Parafrasando una canzone degli Stadio si potrebbe dire, “chiedi chi era Paolo Rossi”?
Per quelli della mia generazione può apparire inconcepibile non sapere chi è Paolo Rossi, ma per molti giovani può essere uno sconosciuto, uno di cui si è sentito parlare dai genitori o dai nonni od al più, per chi segue SKy, un commentatore sportivo.
Ed allora vorrei dire a questi giovani, che se si sono persi i Beatles gli mancheranno le basi per capire la musica moderna e se non sanno nulla di Paolo Rossi calciatore, non sapranno cos’è il calcio.
Non il calcio delle belle macchine, degli aerei privati delle modelle e dei soldi, ma quello dell’odore dell’erba, del rumore del pallone quando viene colpito bene, dell’immensa soddisfazione del gol, della tensione prima di tirare un calcio di rigore in uno stadio pieno.
Ci sono stati campioni più bravi prima e dopo di lui, ma lui è stato un fulgido esempio di talento, di sacrificio e di carattere, indispensabili per diventare un campione.
Ha sbagliato ed ha pagato, ha subito infortuni gravi ed è risorto, è stato valutato miliardi (oggi milioni) ma non ha perso l’umiltà, ha giocato nella Juve, ma nello stesso modo e con lo stesso impegno nel Perugia e nel Vicenza.
È stato considerato un uomo finito ed un calciatore mediocre prima del mondiale dell’’82 e poi è diventato l’eroe nazionale dopo la partita con il Brasile.
Sempre con dignità, con umiltà senza mai lasciarsi andare a rivalse o rivincite.
Poi ha lasciato il calcio senza grandi patemi d’animo rientrando nelle consuetudini di una vita normale.
Infine tutti quelli che lo hanno conosciuto ne parlano bene come calciatore e benissimo come uomo.

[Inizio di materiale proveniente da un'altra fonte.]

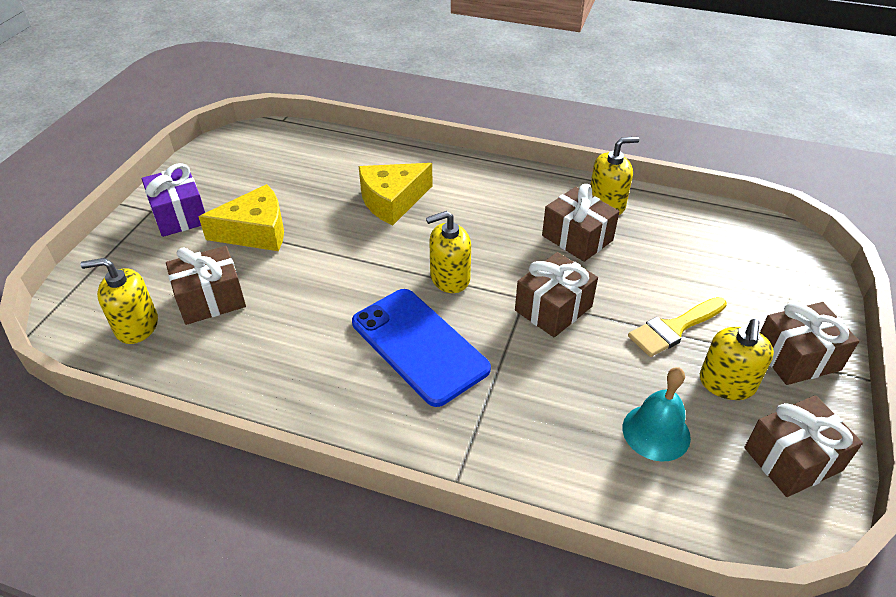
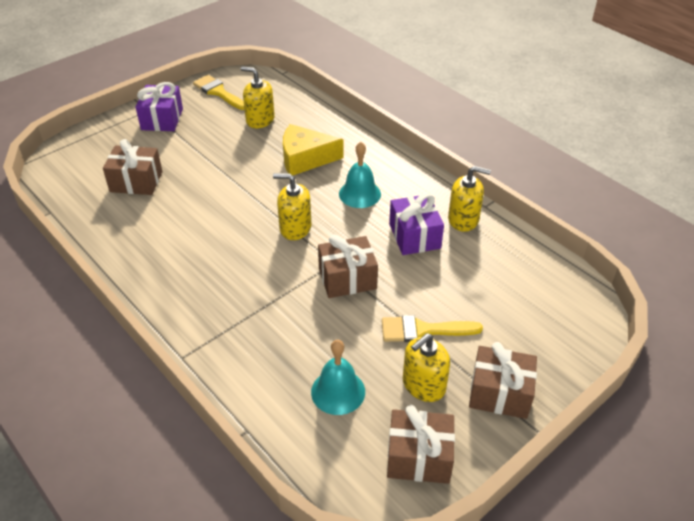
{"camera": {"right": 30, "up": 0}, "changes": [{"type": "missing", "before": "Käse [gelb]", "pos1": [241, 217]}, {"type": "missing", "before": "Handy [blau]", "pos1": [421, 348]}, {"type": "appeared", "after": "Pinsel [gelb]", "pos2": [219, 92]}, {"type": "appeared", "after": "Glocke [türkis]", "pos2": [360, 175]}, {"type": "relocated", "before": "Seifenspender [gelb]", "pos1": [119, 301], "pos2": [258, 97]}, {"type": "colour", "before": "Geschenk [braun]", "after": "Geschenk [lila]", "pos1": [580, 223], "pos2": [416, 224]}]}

Però a me Pablito è rimasto impresso nei ricordi della mia infanzia per un tratto tipico, forse un po’ romantico che mi ha formato e che vorrei formasse anche i mie figli.
Vedere giocare Paolo Rossi ti faceva innamorare del calcio. Non dei soldi, della fama delle donne che questo magari comporta, ma del calcio come passione.
Mi è rimasta impressa una sua frase che ho sentito in una delle tante interviste riproposte in questi giorni.
Ricordava la sensazione di piacere ed insieme di tensione che il rumore dei tacchetti faceva sul corridoio di ingresso nel sottopassaggio per entrare in campo. Ecco chi ha giocato anche solo in un campo di parrocchia quel rumore lì l’ha sentito e quella sensazione lì la provata.
A quei tempi tutti giocavamo a pallone per quelle sensazioni. Oggi temo che i ragazzi siano più spinti dal desiderio di fama e di denaro che da quella passione ed infatti diminuiscono i campi di calcio ed aumentano i campi di calcetto. Si vorrebbero gli onori ma non si vogliono gli oneri, si vorrebbe il risultato brillante ma si ha paura della sconfitta. Paolo Rossi non ha avuto paura della sconfitta si è rimboccato le maniche ed ha costruito con sacrificio il suo successo. Paolo Rossi... era un ragazzo come noi.